天堂国产午夜亚洲专区-少妇人妻综合久久蜜臀-国产成人户外露出视频在线-国产91传媒一区二区三区

當(dāng)前位置:主頁 > 科技論文 > 軟件論文 >

面向HDFS的訪問控制與小文件存儲策略的研究與實(shí)現(xiàn)

發(fā)布時(shí)間:2018-07-28 20:49
【摘要】:Hadoop設(shè)計(jì)初期是為了對大數(shù)據(jù)進(jìn)行存儲及分析,對大數(shù)據(jù)的處理有較大優(yōu)勢,HDFS(Hadoop分布式文件系統(tǒng))作為其底層存儲介質(zhì),具有成本低、適合處理大文件等優(yōu)點(diǎn)。但是HDFS訪問控制能力弱,雖然目前Hadoop能夠支持Kerberos用戶認(rèn)證,但其開銷大并且靈活性差。此外,HDFS對大文件具有良好的支持度,但其對小文件的支持度低,大量小文件存儲在HDFS中,其元數(shù)據(jù)會(huì)占用主節(jié)點(diǎn)大量的空間,整個(gè)文件系統(tǒng)的文件數(shù)量將會(huì)受到限制,在HDFS中小文件讀取效率并不高,讀取大量小文件會(huì)影響主節(jié)點(diǎn)的IO性能。為提高安全性,Hadoop引入加密空間,但是存在加密算法單一、不支持迭代目錄加密、不提供應(yīng)用級加密等缺點(diǎn)。因此,本文主要從訪問控制、小文件合并、文件加密三方面進(jìn)行研究,提出三點(diǎn)優(yōu)化:(1)提出以信任值為指標(biāo)的訪問控制方法,根據(jù)用戶的訪問歷史情況以反饋式的訪問控制方式提高HDFS的訪問控制能力。(2)根據(jù)用戶的訪問歷史記錄,進(jìn)行關(guān)聯(lián)規(guī)則挖掘,在頻繁項(xiàng)集的基礎(chǔ)上,將小文件合并后的文件存放到HDFS中,采用兩級緩存策略提高讀取效率。(3)提出可拔插的方式對文件進(jìn)行加密,數(shù)據(jù)以密文的方式儲存在HDFS中,提高數(shù)據(jù)的安全性。以面向Map Reduce和面向客戶端兩種方式實(shí)現(xiàn)加密解密策略,自定義Input Format,使其支持Map Reduce。在實(shí)驗(yàn)集群中實(shí)現(xiàn)訪問控制、小文件合并以及文件加密,用醫(yī)學(xué)影像圖片進(jìn)行測試,實(shí)驗(yàn)結(jié)果表明:本文提出的基于信任值的訪問控制具有良好的性能,相比于原HDFS系統(tǒng),額外時(shí)間開銷小。
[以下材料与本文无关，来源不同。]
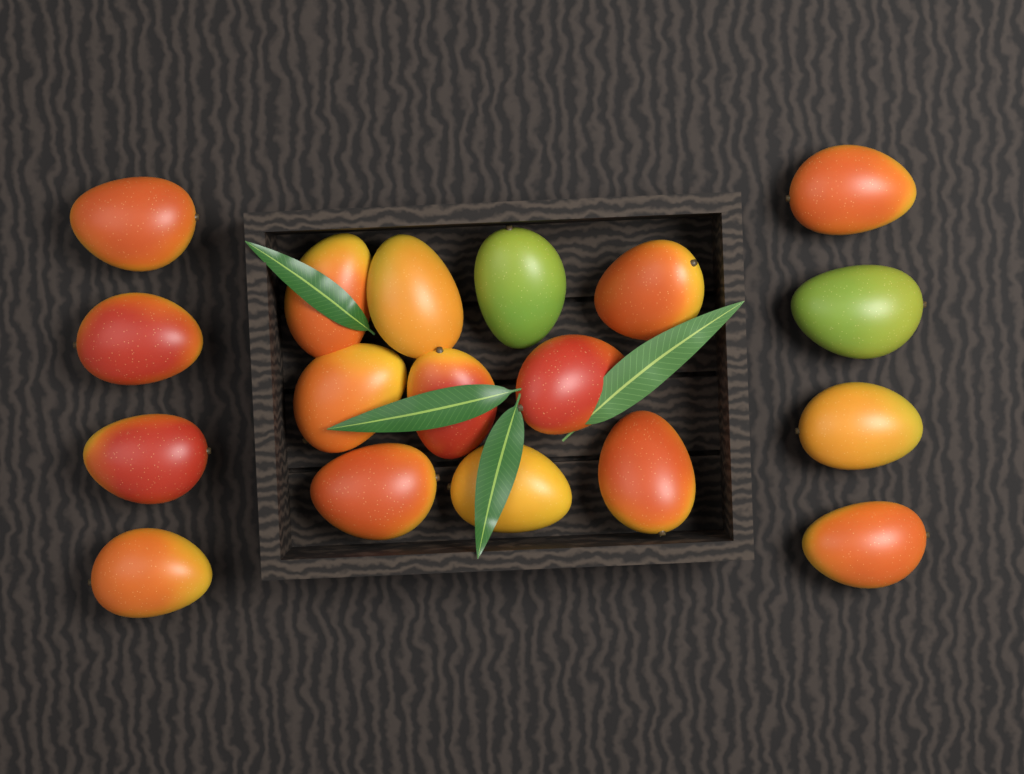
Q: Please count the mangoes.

小文件合并策略是十分必要的,極大的降低了元數(shù)據(jù)的空間占用,并且在集中式訪問模式下,具有良好的緩存命中率,提高了讀取效率。在非加密、XOR-AES、AES三種情況下分別在面向客戶端和面向Map Reduce兩種情況下進(jìn)行測試,XOR-AES雖然有一定的時(shí)間開銷,相比于AES算法,性能更優(yōu),在面向Map Reduce的情況下時(shí)間開銷小。經(jīng)過測試,本文提出的策略能達(dá)到預(yù)期效果。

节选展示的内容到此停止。